** START OF DOCUMENT EXTRACT **

# Wild animals in my backyard



## EHartford (Jul 14, 2010)

It seems like every time I turn around, I see a wild animal (or a family of them) in my backyard! There used to be a baby fox that would always make his way past my house, and just the other day a gopher/beaver came out of nowhere to say hello.

This time I actually had my camera in hand, coming in and out of conditioning my lenses for a humid morning shooting, and caught these two doe just waiting for their portrait. Haha. I posted them over at my blog, check it out! E. HARTFORD>> Can you come out and play?!


----------



## blazer45 (Jul 21, 2010)

Wow very nice shots. Do you have another shot from different angle or in a closer look? But you have a nice place to have that kind of animals roaming around your house. I never seen animals like that especially that fox you're talking about, you're lucky. Keep taking pictures of them if you happen to take some photos of that fox can you post them i love to see that.


----------



## Derrel (Jul 21, 2010)

Those are fawns....babies...they still have their spots!! Very cute.


----------



## amran (Jul 25, 2010)

looks very cute!


----------



## krisannie (Jul 28, 2010)

Nice pictures of the animals, greenery all around is a wonderful look. Feeling fresh by seeing it.


----------

** END OF DOCUMENT EXTRACT **

COMPLETE THE FOLLOWING
1. Transcribe the passage of the backyard wildlife thread starting at "This time I" and ending at "out and play?!".
2. In the backyard wildlife thread, what reason does Derrel give for calling the animals in the photos fawns?

** START OF MATERIAL PROVIDED **

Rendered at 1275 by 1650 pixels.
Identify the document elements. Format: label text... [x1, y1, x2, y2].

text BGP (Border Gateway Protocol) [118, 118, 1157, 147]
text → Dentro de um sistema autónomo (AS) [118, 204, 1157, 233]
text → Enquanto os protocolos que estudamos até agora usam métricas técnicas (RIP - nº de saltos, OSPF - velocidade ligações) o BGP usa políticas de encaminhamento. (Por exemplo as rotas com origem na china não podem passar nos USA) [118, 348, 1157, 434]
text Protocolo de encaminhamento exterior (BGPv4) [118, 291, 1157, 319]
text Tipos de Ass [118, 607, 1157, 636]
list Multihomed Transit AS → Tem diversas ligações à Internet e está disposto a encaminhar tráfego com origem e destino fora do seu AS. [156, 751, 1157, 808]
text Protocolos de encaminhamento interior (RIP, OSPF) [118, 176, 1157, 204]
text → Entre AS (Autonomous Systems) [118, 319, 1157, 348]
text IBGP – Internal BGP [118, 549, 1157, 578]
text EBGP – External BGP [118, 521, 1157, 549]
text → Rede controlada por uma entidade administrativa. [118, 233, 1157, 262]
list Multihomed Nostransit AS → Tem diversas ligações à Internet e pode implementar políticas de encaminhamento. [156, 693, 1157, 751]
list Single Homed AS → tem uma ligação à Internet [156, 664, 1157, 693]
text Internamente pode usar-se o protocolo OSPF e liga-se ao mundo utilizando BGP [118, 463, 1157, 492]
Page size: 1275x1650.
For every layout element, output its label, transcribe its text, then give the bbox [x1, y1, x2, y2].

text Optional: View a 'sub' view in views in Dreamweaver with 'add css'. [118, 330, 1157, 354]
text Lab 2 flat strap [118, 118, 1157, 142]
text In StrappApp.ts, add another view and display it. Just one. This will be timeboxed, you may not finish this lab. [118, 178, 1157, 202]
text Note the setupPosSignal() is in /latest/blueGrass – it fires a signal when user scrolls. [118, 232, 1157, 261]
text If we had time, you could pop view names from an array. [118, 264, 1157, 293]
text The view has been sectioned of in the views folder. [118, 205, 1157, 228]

** END OF MATERIAL PROVIDED **

COMPLETE ANSWERS
1.
This time I actually had my camera in hand, coming in and out of conditioning my lenses for a humid morning shooting, and caught these two doe just waiting for their portrait. Haha. I posted them over at my blog, check it out! E. HARTFORD>> Can you come out and play?!

2. They still have their spots.